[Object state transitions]
== Segment start ==
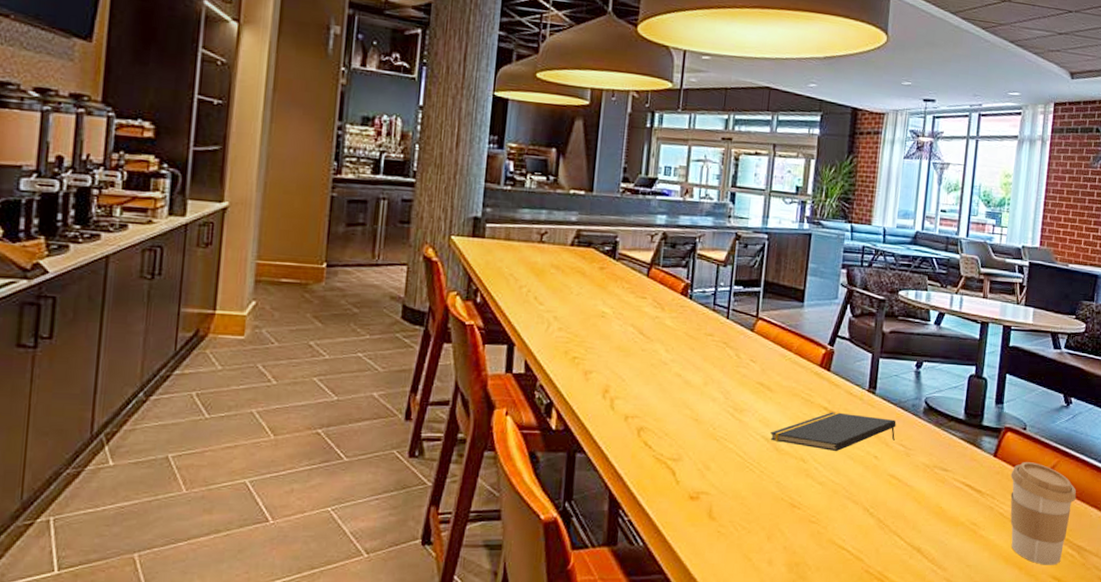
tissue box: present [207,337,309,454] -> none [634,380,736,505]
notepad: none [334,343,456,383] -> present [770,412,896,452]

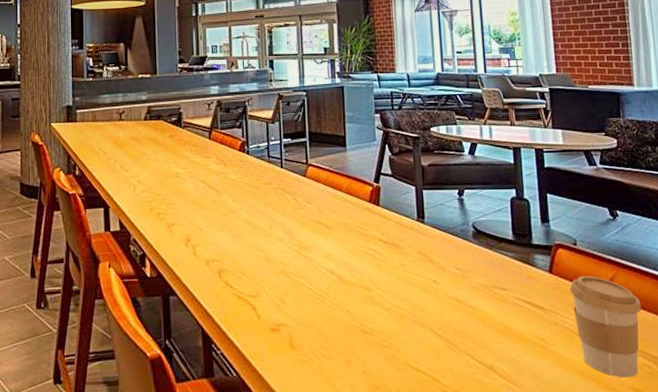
notepad: present [770,412,896,452] -> none [334,242,450,279]

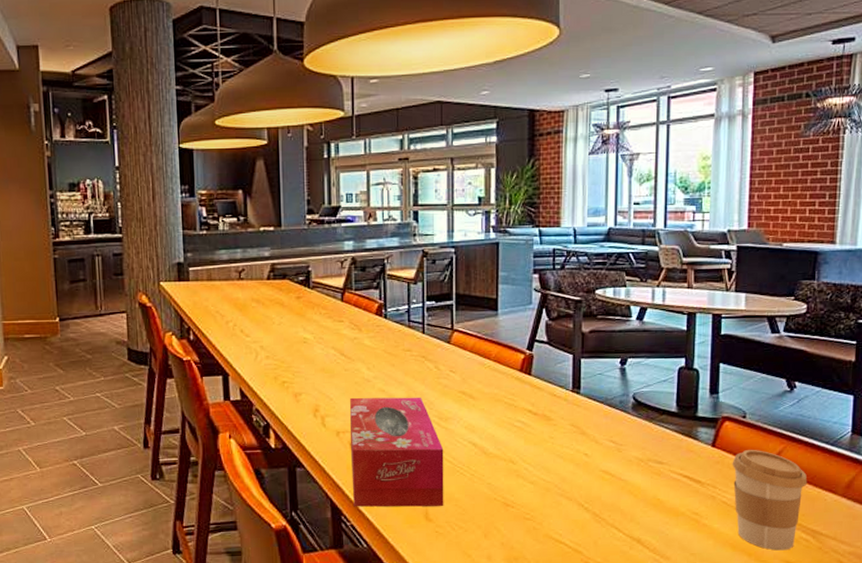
tissue box: none [218,227,307,335] -> present [350,397,444,507]

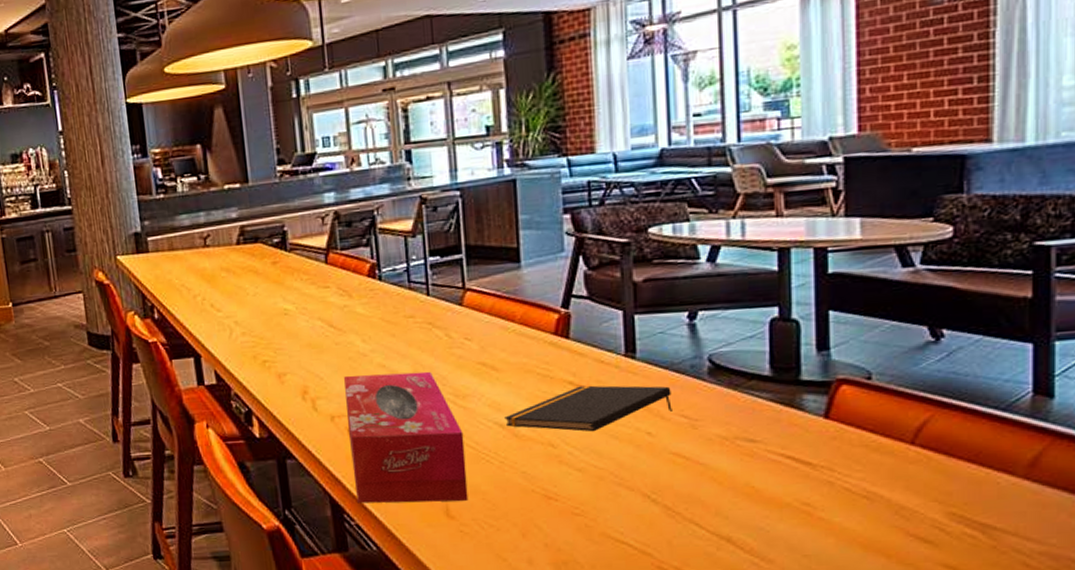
notepad: none [477,414,604,452] -> present [505,385,672,432]
coffee cup: present [732,450,808,551] -> none [855,420,969,551]

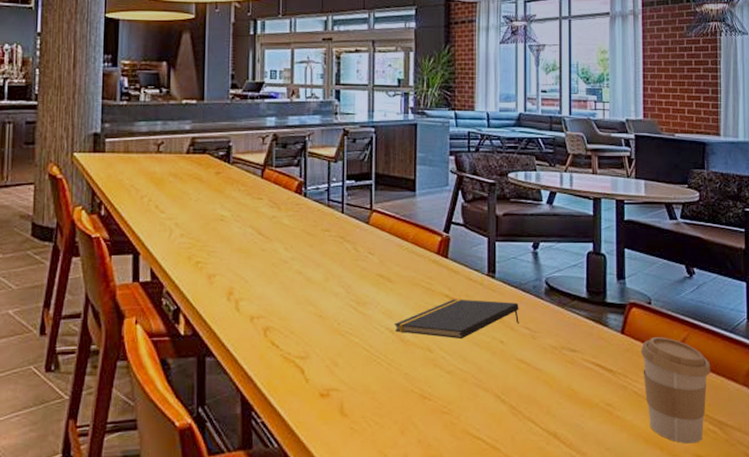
tissue box: present [344,371,468,504] -> none [264,279,361,401]
coffee cup: none [855,420,969,551] -> present [640,337,711,444]

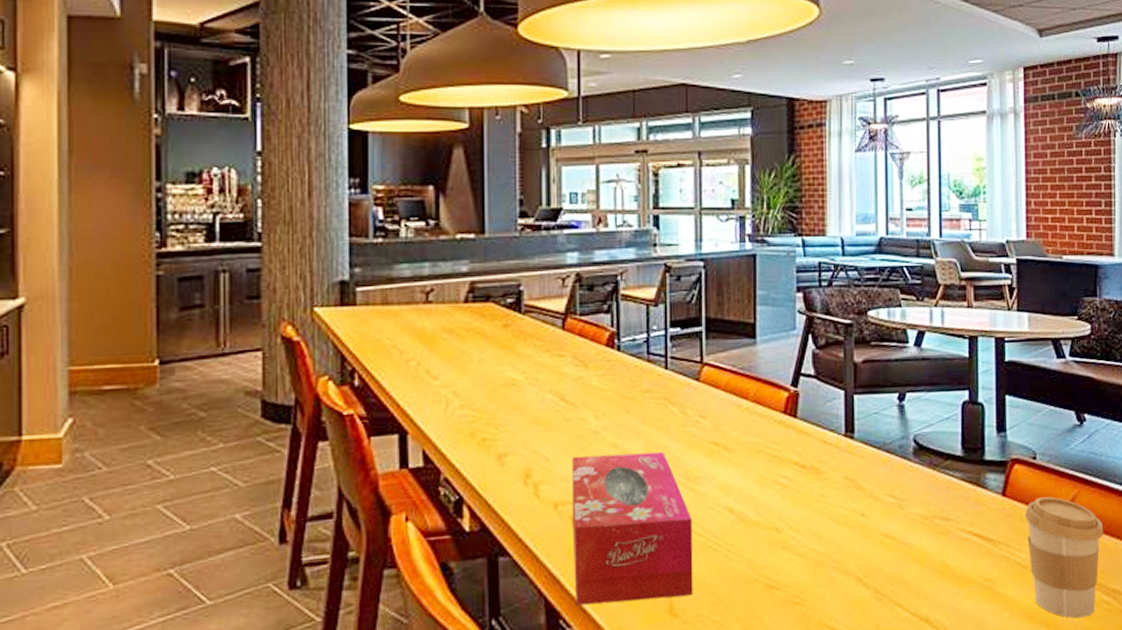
tissue box: none [264,279,361,401] -> present [572,451,693,606]
notepad: present [394,299,519,340] -> none [734,466,883,515]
== Segment end ==
# PROBLEM TO WORK ON
The entries above need to be transcribed exactly, with the images left out.

# EXERCISE RESPONSE
tissue box: present [207,337,309,454] -> none [634,380,736,505]
notepad: none [334,343,456,383] -> present [770,412,896,452]

notepad: present [770,412,896,452] -> none [334,242,450,279]

tissue box: none [218,227,307,335] -> present [350,397,444,507]

notepad: none [477,414,604,452] -> present [505,385,672,432]
coffee cup: present [732,450,808,551] -> none [855,420,969,551]

tissue box: present [344,371,468,504] -> none [264,279,361,401]
coffee cup: none [855,420,969,551] -> present [640,337,711,444]

tissue box: none [264,279,361,401] -> present [572,451,693,606]
notepad: present [394,299,519,340] -> none [734,466,883,515]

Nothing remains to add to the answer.